Myth busting: Unified comms isn't a security nightmare
There are remedies to eavesdropping, SIP trunking and toll fraud
As organizations begin to rely more heavily on unified communications — the management of voice, video and messaging through one unified system — many have developed concerns about the security of this IP-based communications infrastructure.
These concerns stem from several factors — not only the fact that UC is IP-based but that there are so many potential modes of communication, from video, instant messaging and Web collaboration to presence, e-mail and voice mail. Complicating the situation is the proliferation of mobile devices being used more frequently in business environments, devices that often aren’t as secure as those housed in the business environment.
One of the biggest security concerns in UC is eavesdropping, the idea that external parties can infiltrate the IP connection to eavesdrop on a Web conference, instant message exchange or other communication medium. The biggest concern is when organizations extend their UC capabilities outside their boundaries to external partners. Although there are no ironclad solutions for preventing eavesdropping, experts recommend employing the highest level of authentication and encryption techniques.
SIP trunking — a service that allows organizations to use voice over IP through an Internet connection — also has created a lot of concern. Simply put, when organizations move from a digital connection to an IP-based connection to receive and make phone calls, concern about hacking grows.
“The thinking is that before, you had an island where there was no way for anybody to hack across the connection from your phone system to your service provider because it was a digital connection, but now, with an Internet-based connection, it’s easier for someone to hack across or monitor where your calls are going or who you are talking to,” said Irwin Lazar, vice president and service director at Nemertes Research, based in Mokena, Ill.

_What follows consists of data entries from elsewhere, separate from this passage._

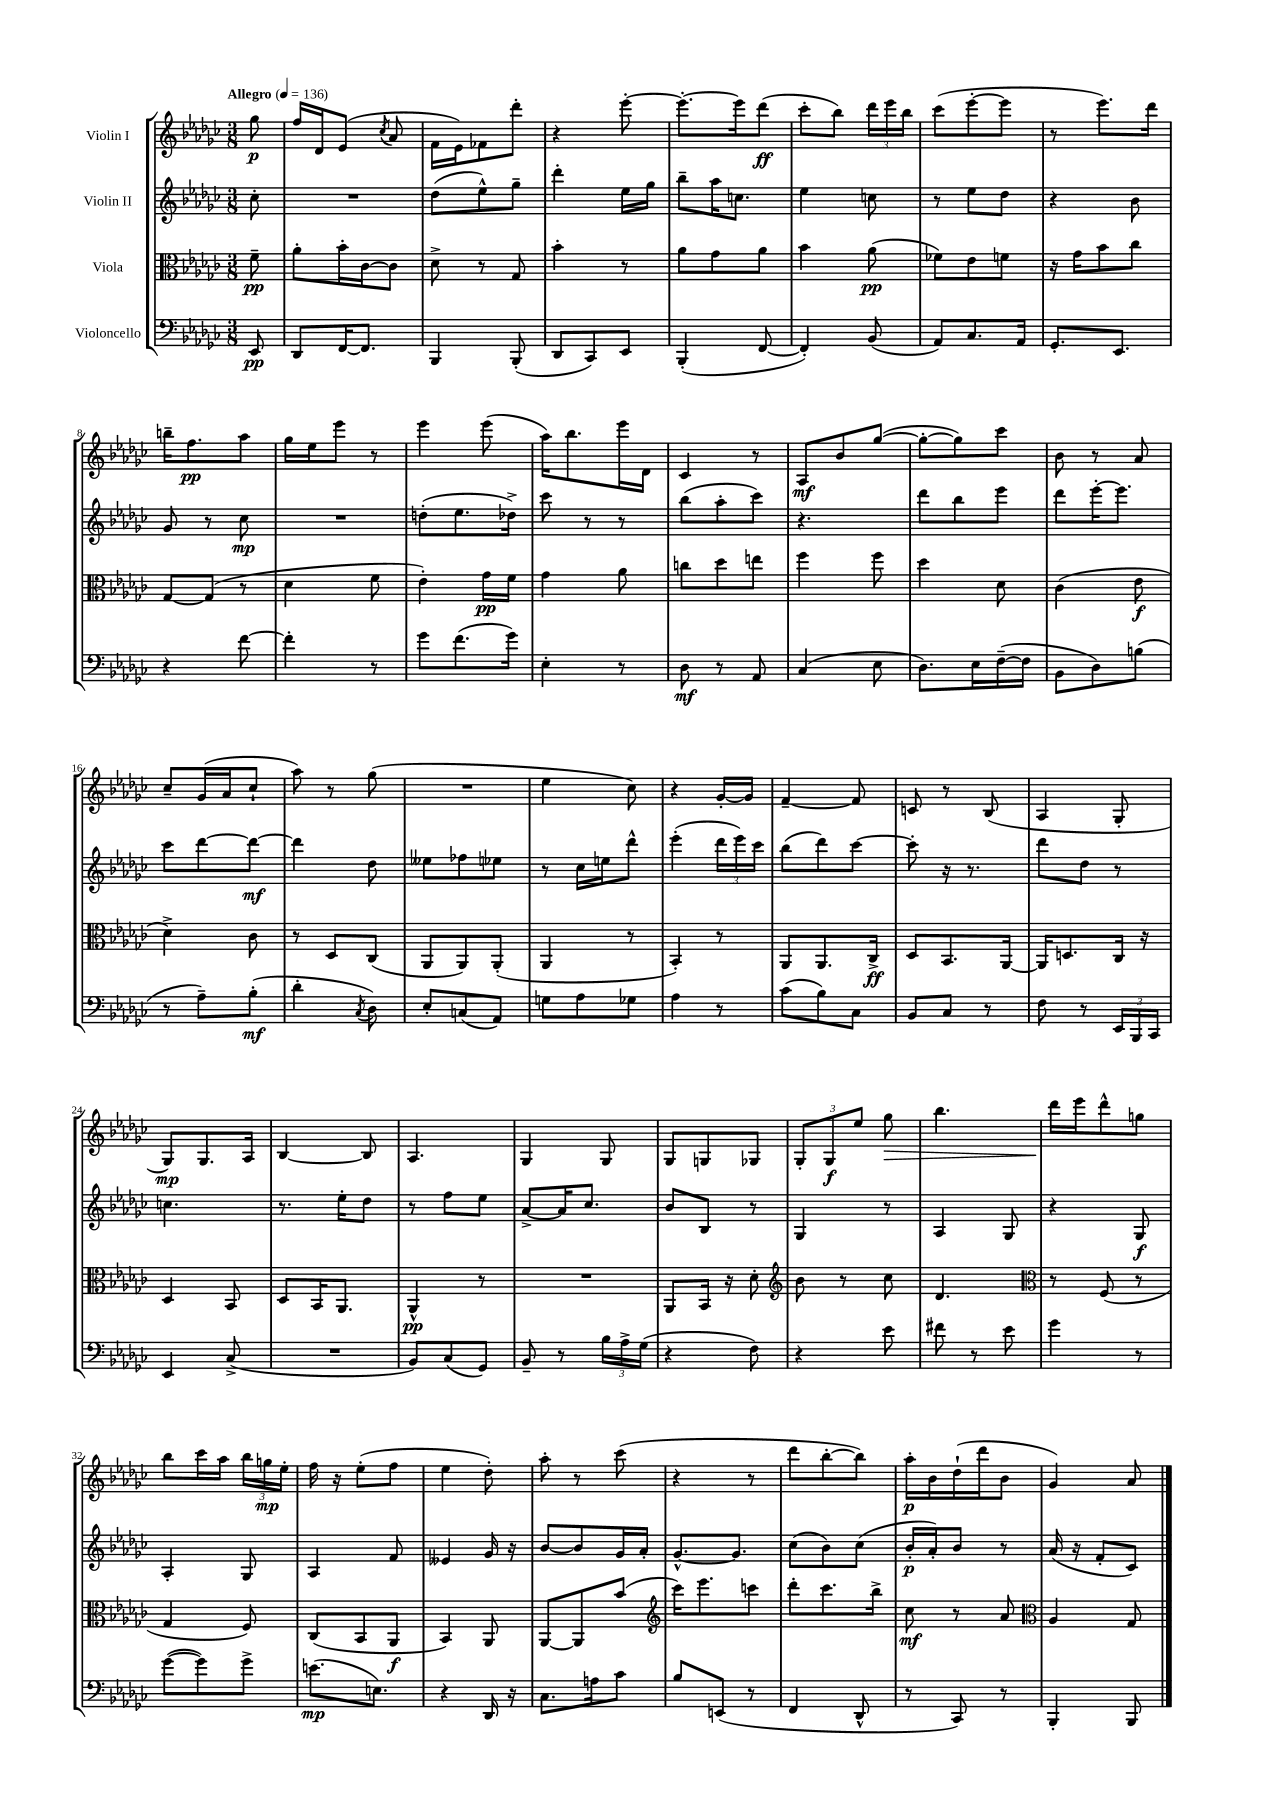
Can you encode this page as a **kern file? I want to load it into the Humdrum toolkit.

**kern	**dynam	**kern	**dynam	**kern	**dynam	**kern	**dynam
*part4	*part4	*part3	*part3	*part2	*part2	*part1	*part1
*staff4	*staff4	*staff3	*staff3	*staff2	*staff2	*staff1	*staff1
*I"Violoncello	*	*I"Viola	*	*I"Violin II	*	*I"Violin I	*
*clefF4	*	*clefC3	*	*clefG2	*	*clefG2	*
*k[b-e-a-d-g-c-]	*	*k[b-e-a-d-g-c-]	*	*k[b-e-a-d-g-c-]	*	*k[b-e-a-d-g-c-]	*
*M3/8	*	*M3/8	*	*M3/8	*	*M3/8	*
*MM136	*	*MM136	*	*MM136	*	*MM136	*
=	=	=	=	=	=	=	=
!	!	!	!	!	!	!LO:TX:a:B:t=Allegro	!
8EE-/	pp	8f~\	pp	8cc-'\	.	8gg-\	p
=1	=1	=1	=1	=1	=1	=1	=1
8DD-/L	.	8a-'\L	.	4.r	.	16ff/LL	.
.	.	.	.	.	.	16d-/J	.
[16FF/K	.	16b-'\L	.	.	.	(8e-/J	.
8.FF/J]	.	[16c-\J	.	.	.	.	.
.	.	.	.	.	.	8qcc-/	.
.	.	8c-\J]	.	.	.	8a-/	.
=2	=2	=2	=2	=2	=2	=2	=2
4BBB-/	.	8d-^\	.	(8dd-\L	.	16f\LL	.
.	.	.	.	.	.	16e-\J)	.
.	.	8r	.	8ee-^^\)	.	8f-X\	.
(8BBB-'/	.	8G-/	.	8gg-~\J	.	8ddd-'\J	.
=3	=3	=3	=3	=3	=3	=3	=3
8DD-/L	.	4b-'\	.	4ddd-'\	.	4r	.
8CC-/)	.	.	.	.	.	.	.
8EE-/J	.	8r	.	16ee-\LL	.	[8eee-'\	.
.	.	.	.	16gg-\JJ	.	.	.
=4	=4	=4	=4	=4	=4	=4	=4
(4BBB-'/	.	8a-\L	.	8bb-~\L	.	8.eee-'\L_	.
.	.	8g-\	.	16aa-\K	.	.	.
.	.	.	.	8.ccn\J	.	16eee-\k]	.
[8FF/	.	8a-\J	.	.	.	(8ddd-\J	ff
=5	=5	=5	=5	=5	=5	=5	=5
4FF'/])	.	4b-\	.	4ee-\	.	8ccc-'\L	.
.	.	.	.	.	.	8bb-\J)	.
(8BB-/	.	(8a-\	pp	8ccn\	.	24ddd-\LL	.
.	.	.	.	.	.	24eee-\	.
.	.	.	.	.	.	24bb-\JJ	.
=6	=6	=6	=6	=6	=6	=6	=6
8AA-/L)	.	8f-X\L)	.	8r	.	(8ccc-\L	.
8.C-/	.	8e-\	.	8ee-\L	.	[8eee-'\	.
.	.	8fn\J	.	8dd-\J	.	8eee-\J]	.
16AA-/Jk	.	.	.	.	.	.	.
=7	=7	=7	=7	=7	=7	=7	=7
8.GG-'/L	.	16r	.	4r	.	8r	.
.	.	16g-\KL	.	.	.	.	.
.	.	8b-\	.	.	.	8.eee-\L)	.
8.EE-/J	.	.	.	.	.	.	.
.	.	8cc-\J	.	8b-\	.	.	.
.	.	.	.	.	.	16ddd-\Jk	.
!!LO:LB:g=z
=8	=8	=8	=8	=8	=8	=8	=8
4r	.	[8G-/L	.	8g-/	.	16bbn~\KL	.
.	.	.	.	.	.	8.ff\	pp
.	.	(8G-/J]	.	8r	.	.	.
[8f\	.	8r	.	8cc-\	mp	8aa-\J	.
=9	=9	=9	=9	=9	=9	=9	=9
4f'\]	.	4d-\	.	4.r	.	16gg-\LL	.
.	.	.	.	.	.	16ee-\J	.
.	.	.	.	.	.	8eee-\J	.
8r	.	8f\	.	.	.	8r	.
=10	=10	=10	=10	=10	=10	=10	=10
8g-\L	.	4e-'\)	.	(8ddn'\L	.	4eee-\	.
(8.f\	.	.	.	8.ee-\	.	.	.
.	.	16g-\LL	pp	.	.	(8eee-\	.
16g-\Jk)	.	16f\JJ	.	16dd-X^\Jk)	.	.	.
=11	=11	=11	=11	=11	=11	=11	=11
4E-'\	.	4g-\	.	8ccc-\	.	16aa-\KL)	.
.	.	.	.	.	.	8.bb-\	.
.	.	.	.	8r	.	.	.
8r	.	8a-\	.	8r	.	16eee-\L	.
.	.	.	.	.	.	16d-\JJ	.
=12	=12	=12	=12	=12	=12	=12	=12
8D-\	mf	8ccn\L	.	(8bb-\L	.	4c-/	.
8r	.	8dd-\	.	8aa-'\	.	.	.
8AA-/	.	8een\J	.	8ccc-\J)	.	8r	.
=13	=13	=13	=13	=13	=13	=13	=13
(4C-/	.	4ff\	.	4.r	.	8A-/L	mf
.	.	.	.	.	.	8b-/	.
8E-\	.	8ff\	.	.	.	([8gg-/J	.
=14	=14	=14	=14	=14	=14	=14	=14
8.D-\L)	.	4dd-\	.	8ddd-\L	.	8gg-'\L_	.
.	.	.	.	8bb-\	.	8gg-\])	.
16E-\L	.	.	.	.	.	.	.
([16F~\	.	8d-\	.	8eee-\J	.	8ccc-\J	.
16F\JJ]	.	.	.	.	.	.	.
=15	=15	=15	=15	=15	=15	=15	=15
8BB-\L	.	(4c-\	.	8ddd-\L	.	8b-\	.
8D-\)	.	.	.	[16eee-'\K	.	8r	.
.	.	.	.	8.eee-\J]	.	.	.
(8Bn\J	.	8e-\	f	.	.	8a-/	.
!!LO:LB:g=z
=16	=16	=16	=16	=16	=16	=16	=16
8r	.	4d-^\)	.	8ccc-\L	.	8cc-~/L	.
8A-~\L)	.	.	.	[8ddd-\	.	(16g-/L	.
.	.	.	.	.	.	16a-/J	.
(8B-'\J	mf	8c-\	.	8ddd-\J_	mf	8cc-`/J	.
=17	=17	=17	=17	=17	=17	=17	=17
4d-'\	.	8r	.	4ddd-\]	.	8aa-\)	.
.	.	8D-/L	.	.	.	8r	.
8qC-/	.	.	.	.	.	.	.
8D-\)	.	(8C-/J	.	8dd-\	.	(8gg-\	.
=18	=18	=18	=18	=18	=18	=18	=18
8E-'/L	.	8AA-/L	.	8ee--X\L	.	4.r	.
(8Cn/	.	8AA-/)	.	8ff-X\	.	.	.
8AA-/J)	.	(8AA-'/J	.	8ee-X\J	.	.	.
=19	=19	=19	=19	=19	=19	=19	=19
8Gn\L	.	4AA-/	.	8r	.	4ee-\	.
8A-\	.	.	.	16cc-\LL	.	.	.
.	.	.	.	16een\J	.	.	.
8G-X\J	.	8r	.	8ddd-^^\J	.	8cc-\)	.
=20	=20	=20	=20	=20	=20	=20	=20
4A-\	.	4BB-'/)	.	(4eee-'\	.	4r	.
8r	.	8r	.	24ddd-\LL	.	[16g-'/LL	.
.	.	.	.	24eee-\)	.	.	.
.	.	.	.	.	.	16g-/JJ]	.
.	.	.	.	24ccc-\JJ	.	.	.
=21	=21	=21	=21	=21	=21	=21	=21
(8c-\L	.	8AA-/L	.	(8bb-\L	.	[4f~/	.
8B-\)	.	8.AA-/	.	8ddd-\)	.	.	.
8C-\J	.	.	.	[8ccc-\J	.	8f/]	.
.	.	16C-^/Jk	ff	.	.	.	.
=22	=22	=22	=22	=22	=22	=22	=22
8BB-/L	.	8D-/L	.	8ccc-'\]	.	8cn/	.
8C-/J	.	8.BB-/	.	16r	.	8r	.
.	.	.	.	8.r	.	.	.
8r	.	.	.	.	.	(8B-/	.
.	.	[16AA-/Jk	.	.	.	.	.
=23	=23	=23	=23	=23	=23	=23	=23
8F\	.	16AA-/KL]	.	8ddd-\L	.	4A-/	.
.	.	8.Dn/	.	.	.	.	.
8r	.	.	.	8dd-\J	.	.	.
24EE-/LL	.	16C-/Jk	.	8r	.	8G-'/	.
24BBB-/	.	.	.	.	.	.	.
.	.	16r	.	.	.	.	.
24CC-/JJ	.	.	.	.	.	.	.
!!LO:LB:g=z
=24	=24	=24	=24	=24	=24	=24	=24
4EE-/	.	4D-/	.	4.ccn\	.	8G-/L)	mp
.	.	.	.	.	.	8.G-/	.
(8C-^/	.	8BB-/	.	.	.	.	.
.	.	.	.	.	.	16A-/Jk	.
=25	=25	=25	=25	=25	=25	=25	=25
4.r	.	8D-/L	.	8.r	.	[4B-/	.
.	.	16BB-/K	.	.	.	.	.
.	.	8.AA-/J	.	16ee-'\KL	.	.	.
.	.	.	.	8dd-\J	.	8B-/]	.
=26	=26	=26	=26	=26	=26	=26	=26
8BB-/L)	.	4AA-^^/	pp	8r	.	4.A-/	.
(8C-/	.	.	.	8ff\L	.	.	.
8GG-/J)	.	8r	.	8ee-\J	.	.	.
=27	=27	=27	=27	=27	=27	=27	=27
8BB-~/	.	4.r	.	[8a-^/L	.	4G-/	.
8r	.	.	.	16a-/K]	.	.	.
.	.	.	.	8.cc-/J	.	.	.
24B-\LL	.	.	.	.	.	8G-/	.
24A-^\	.	.	.	.	.	.	.
(24G-\JJ	.	.	.	.	.	.	.
=28	=28	=28	=28	=28	=28	=28	=28
4r	.	8AA-/L	.	8b-/L	.	8G-/L	.
.	.	16BB-/Jk	.	8B-/J	.	8Gn/	.
.	.	16r	.	.	.	.	.
8F\)	.	8d-'\	.	8r	.	8G-X/J	.
=29	=29	=29	=29	=29	=29	=29	=29
*	*	*clefG2	*	*	*	*	*
4r	.	8b-\	.	4G-/	.	12G-'/L	.
.	.	.	.	.	.	12G-/	f
.	.	8r	.	.	.	.	.
.	.	.	.	.	.	12ee-/J	.
!	!	!	!	!	!	!	!LO:HP:b
8e-\	.	8cc-\	.	8r	.	8gg-\	>
=30	=30	=30	=30	=30	=30	=30	=30
8f#X\	.	4.d-/	.	4A-/	.	4.bb-\	.
8r	.	.	.	.	.	.	.
8e-\	.	.	.	8G-/	.	.	.
=31	=31	=31	=31	=31	=31	=31	=31
*	*	*clefC3	*	*	*	*	*
4g-\	.	8r	.	4r	.	16ddd-\LL	.
.	.	.	.	.	.	16eee-\J	]
.	.	(8F/	.	.	.	8ddd-^^\	.
8r	.	8r	.	8G-/	f	8ggn\J	.
!!LO:LB:g=z
=32	=32	=32	=32	=32	=32	=32	=32
([8g-\L	.	4G-/	.	4A-'/	.	8bb-\L	.
8g-\])	.	.	.	.	.	16ccc-\L	.
.	.	.	.	.	.	16aa-\JJ	.
8g-^\J	.	8F/)	.	8G-/	.	24bb-\LL	.
.	.	.	.	.	.	24ggn\	mp
.	.	.	.	.	.	24ee-'\JJ	.
=33	=33	=33	=33	=33	=33	=33	=33
(8.en\L	mp	(8C-/L	.	4A-/	.	16ff\	.
.	.	.	.	.	.	16r	.
.	.	8BB-/	.	.	.	(8ee-'\L	.
8.En\J)	.	.	.	.	.	.	.
.	.	8AA-/J	f	8f/	.	8ff\J	.
=34	=34	=34	=34	=34	=34	=34	=34
4r	.	4BB-/)	.	4e--X/	.	4ee-\	.
16DD-/	.	8AA-/	.	16g-/	.	8dd-'\)	.
16r	.	.	.	16r	.	.	.
=35	=35	=35	=35	=35	=35	=35	=35
8.C-\L	.	[8AA-/L	.	[8b-/L	.	8aa-'\	.
.	.	8AA-/]	.	8b-/]	.	8r	.
16An\k	.	.	.	.	.	.	.
8c-\J	.	(8b-/J	.	16g-/L	.	(8ccc-\	.
.	.	.	.	16a-'/JJ	.	.	.
=36	=36	=36	=36	=36	=36	=36	=36
*	*	*clefG2	*	*	*	*	*
8B-/L	.	16ccc-\KL)	.	[8.g-^^/L	.	4r	.
.	.	8.eee-\	.	.	.	.	.
(8EEn/J	.	.	.	.	.	.	.
.	.	.	.	8.g-/J]	.	.	.
8r	.	8cccn\J	.	.	.	8r	.
=37	=37	=37	=37	=37	=37	=37	=37
4FF/	.	8ddd-'\L	.	(8cc-\L	.	8ddd-\L	.
.	.	8.ccc-\	.	8b-\)	.	[8bb-'\	.
8DD-^^/	.	.	.	(8cc-\J	.	8bb-\J])	.
.	.	16bb-^\Jk	.	.	.	.	.
=38	=38	=38	=38	=38	=38	=38	=38
8r	.	8cc-\	mf	16b-'/LL	p	16aa-'\LL	p
.	.	.	.	16a-'/J)	.	16b-\	.
8CC-/)	.	8r	.	8b-/J	.	(16dd-`\	.
.	.	.	.	.	.	16ddd-\J	.
8r	.	8a-/	.	8r	.	8b-\J	.
=39	=39	=39	=39	=39	=39	=39	=39
*	*	*clefC3	*	*	*	*	*
4BBB-'/	.	4A-/	.	(16a-/	.	4g-/)	.
.	.	.	.	16r	.	.	.
.	.	.	.	8f'/L	.	.	.
8BBB-/	.	8G-/	.	8c-/J)	.	8a-/	.
==	==	==	==	==	==	==	==
*-	*-	*-	*-	*-	*-	*-	*-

The best way to mitigate this concern, Lazar said, is to make sure that your system includes SIP-aware firewalls or session border controllers as protective mechanisms. In addition, there are many products in the SIP security market that will help mitigate risks.
One concern that is as old as UC itself is toll fraud, in which hackers make their way into a VOIP network and use it to make long-distance calls at an organization’s expense. Another concern is vishing, or voice phishing, in which hackers use voice e-mail, VOIP, a land line or cell phone to gather sensitive information.
Another growing concern is denial of service, an attack method most often identified with the Internet but has become a growing UC threat. In the world of UC, it means flooding a system so that the UC infrastructure comes to a standstill.
The proliferation of mobile devices in the workforce has made them the newest entrant into the UC infrastructure. They are a valuable addition, allowing workers to participate in meetings and collaborative activities from wherever they are, but they also present challenges. An organization that allows employees to use their own cell phones, for example, has to worry about password protection, how to wipe the data from the phone if it’s lost, and how to make sure call data records aren’t compromised.
A research brief from Aberdeen Group on secure UC discusses the threat of mobile technology in the UC infrastructure. Its analysts share concerns about the physical security risk, where sensitive enterprise data can be compromised or exposed to uncontrolled or noncompliant software applications; the access control challenge of exposing the UC infrastructure that is used to communicate with mobile endpoints; and the communication itself, which travels on the Internet and noncontrolled public access points, such as Wi-Fi hot spots and Internet cafés.
Aberdeen recommends taking four steps to secure mobile devices in a UC environment:
- Securely authenticate all mobile users of organizational assets.
- Implement remote security management.
- Implement end-to-end message and data encryption.
- Install remote device lock and remote device kill in case of theft or loss.
For the device, best practices include shutting down unused services and ports and changing default passwords. For the network, best practices include deploying firewalls, router access control lists, virtual local-area networks, port-level switch security and authenticated network access. Other proactive moves include implementing host- and network-based intrusion detection and intrusion prevention systems or proxy servers to protect SIP trunking.
But it’s not all bad news. Security for UC has come a long way in the past few years, and it’s only getting better. Not only are SIP security capabilities much improved, but there is a lot of interest around security certificate authentication mechanisms. With this in place, users placing a call over an IP network would be able to validate the identity of the person on the other end.